Вавич глянул на руку. Она как будто одна, сама по себе, висела в воздухе, она была точь-в-точь как рука его старика, когда он кричал: «Витька! Молоток!»
Вавич расстегивал портфель на коленке, наконец, вынул бумажку.
— Вот: по распоряжению… — тыкал Виктор пальцем.
— Виноват, — прервал Тиктин и взял бумагу из рук Вавича. «Чего я, дурак, дал! — озлился на себя Вавич. — Сам бы огласил, и вышло б в точку».
Тиктин накинул на нос пенсне и вполголоса читал:
— «Произвести обыск в помещении, занимаемом Тиктиной Надеждой Андреевной».
— Ага! Так вот пожалуйте в помещение, занимаемое Тиктиной Надеждой Андреевной.
Вавич минуту молчал и, краснея, застегивал портфель и глядел на Тиктина и не попадал замком.
— Прашу не учить! — вдруг крикнул Вавич на всю квартиру.
— Стой около него, и чтоб ни с места, — и Виктор ткнул пальцем на Тиктина. Городовой придвинулся.
— Дворник! Сюда! — командовал Вавич, идя по коридору. — В лицо знаешь?
— Как же-с, известно.
— Я вам говорю, ее нет! — говорила вслед Анна Григорьевна. Вавич с городовым и дворником ходили по квартире. Городовой взял лампу Андрея Степановича и носил ее за Виктором.
— Бумагу! — зло сказал Виктор. — Тут народ стреляют, а он — бумагу! Не бумагами, небось, стреляют-то людей при исполнении… долга.
— Оружие есть? — рявкнул Вавич из спальни Анны Григорьевны.
Никто не ответил. Виктор вышел в коридор, вытянулся строго и произнес крепко, по-командному:
— Оружие есть? Если будет обнаружено обыском, то ответите по законам военного времени.
— Да нет, ни у кого никакого оружия. Саня! Ведь нет же оружия?
— Не переговариваться, — крикнул Вавич. — Значит, заявляете, что оружия нет.
— Я бы вам еще раз советовал быть скромнее, — сказал Андрей Степанович. — Да! Тоже имея в виду законы военного времени.
Городовой, что стоял рядом, придвинулся к Тиктину.
— Прислугу сюда и понятых! — командовал Вавич.
— Слушайте, молодой человек, — сказала Анна Григорьевна, — вы ведь не к разбойникам в вертеп пришли, зачем же так воевать? Ну, пусть ваша обязанность такая, но ведь видите же, что пришли к порядочным людям.

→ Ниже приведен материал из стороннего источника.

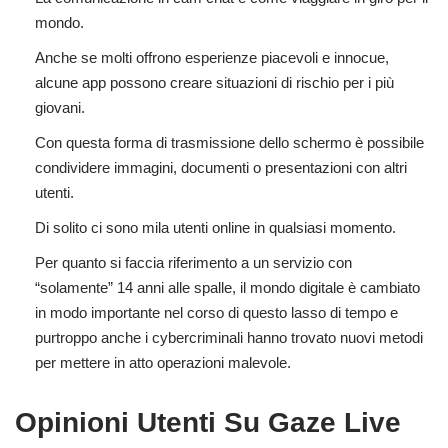
mondo.
Anche se molti offrono esperienze piacevoli e innocue,
alcune app possono creare situazioni di rischio per i più
giovani.
Con questa forma di trasmissione dello schermo è possibile
condividere immagini, documenti o presentazioni con altri
utenti.
Di solito ci sono mila utenti online in qualsiasi momento.
Per quanto si faccia riferimento a un servizio con
“solamente” 14 anni alle spalle, il mondo digitale è cambiato
in modo importante nel corso di questo lasso di tempo e
purtroppo anche i cybercriminali hanno trovato nuovi metodi
per mettere in atto operazioni malevole.
Opinioni Utenti Su Gaze Live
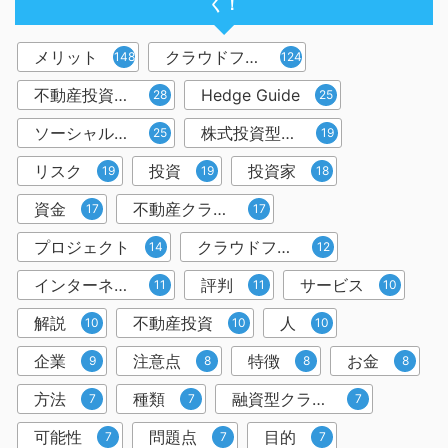
く！
メリット
クラウドファンディング
148
124
不動産投資型クラウドファンディング
Hedge Guide
28
25
ソーシャルレンディング
株式投資型クラウドファンディング
25
19
リスク
投資
投資家
19
19
18
資金
不動産クラウドファンディング
17
17
プロジェクト
クラウドファンディング投資
14
12
インターネット
評判
サービス
11
11
10
解説
不動産投資
人
10
10
10
企業
注意点
特徴
お金
9
8
8
8
方法
種類
融資型クラウドファンディング
7
7
7
可能性
問題点
目的
7
7
7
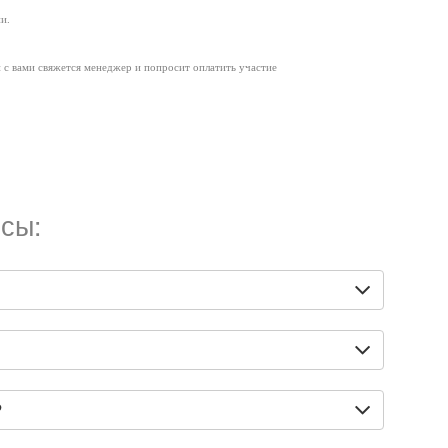
и.
и с вами свяжется менеджер и попросит оплатить участие
сы:
?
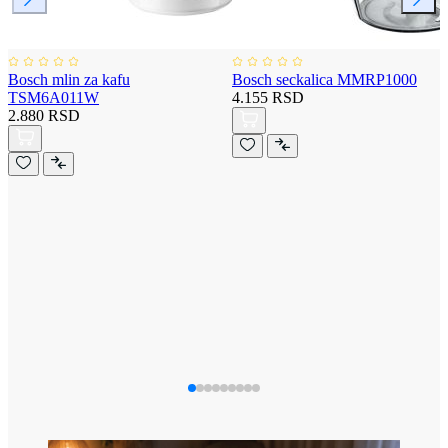
Bosch mlin za kafu
Bosch seckalica MMRP1000
TSM6A011W
4.155 RSD
2.880 RSD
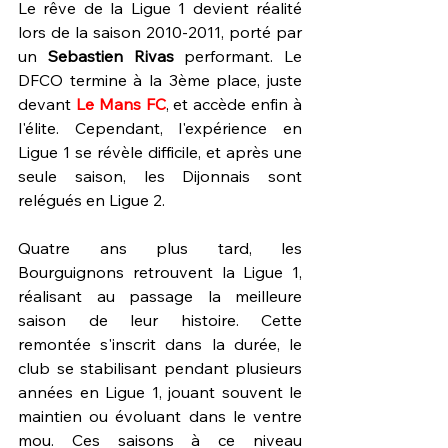
Le rêve de la Ligue 1 devient réalité 
lors de la saison 2010-2011, porté par 
un 
Sebastien Rivas 
performant. Le 
DFCO termine à la 3ème place, juste 
devant 
Le Mans FC
, et accède enfin à 
l'élite. Cependant, l'expérience en 
Ligue 1 se révèle difficile, et après une 
seule saison, les Dijonnais sont 
relégués en Ligue 2. 
Quatre ans plus tard, les 
Bourguignons retrouvent la Ligue 1, 
réalisant au passage la meilleure 
saison de leur histoire. Cette 
remontée s'inscrit dans la durée, le 
club se stabilisant pendant plusieurs 
années en Ligue 1, jouant souvent le 
maintien ou évoluant dans le ventre 
mou. Ces saisons à ce niveau 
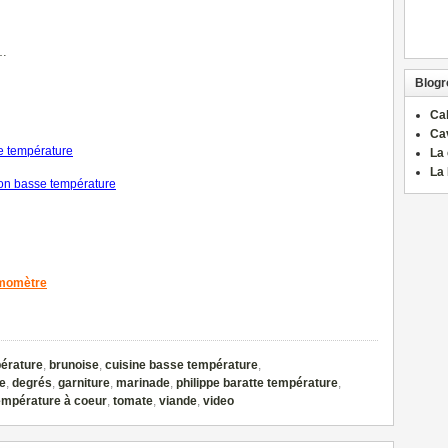
…
Blogro
Ca
Ca
se température
La 
La 
on basse température
rmomètre
érature
,
brunoise
,
cuisine basse température
,
e
,
degrés
,
garniture
,
marinade
,
philippe baratte température
,
empérature à coeur
,
tomate
,
viande
,
video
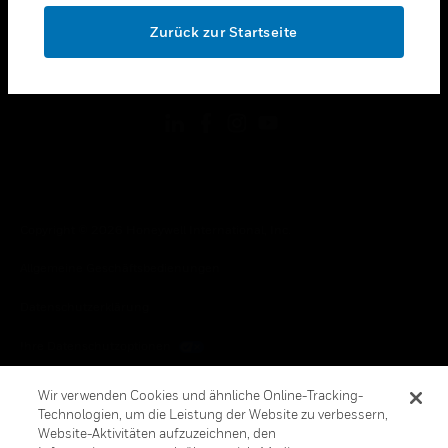
toggle view
OK
RECHTLICHE HINWEISE
Zurück zur Startseite
toggle view
FOLGEN SIE UNS
Copyright © 2026 Honeywell International, Inc.
Allgemeine Geschäftsbedienungen
Datenschutzerklärung
Ihre Datenschutzoptionen
Cookie-Hinweis
Wir verwenden Cookies und ähnliche Online-Tracking-
Technologien, um die Leistung der Website zu verbessern,
Honeywell Global Abbestellen
Website-Aktivitäten aufzuzeichnen, den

Вавич отвернулся и уж из Наденькиной комнаты громко ворчал:
— За порядочными людьми нечего следить жандармскому управлению. Это ее комната? — спросил Виктор прислугу. — Ее это шкаф? Отпереть! Спроси ключи или сейчас вскроем. Гляди под кроватью! — крикнул он городовому.
Понятые — соседние дворники — стояли у притолоки с шапками в руках.
— Можно закурить? — шепотом обратился один к Вавичу.
— А что? — вскинулся Виктор. — Курите! Курите, черт с ними. Да нет, я не имею права вас стеснять — понятые. Курите вовсю.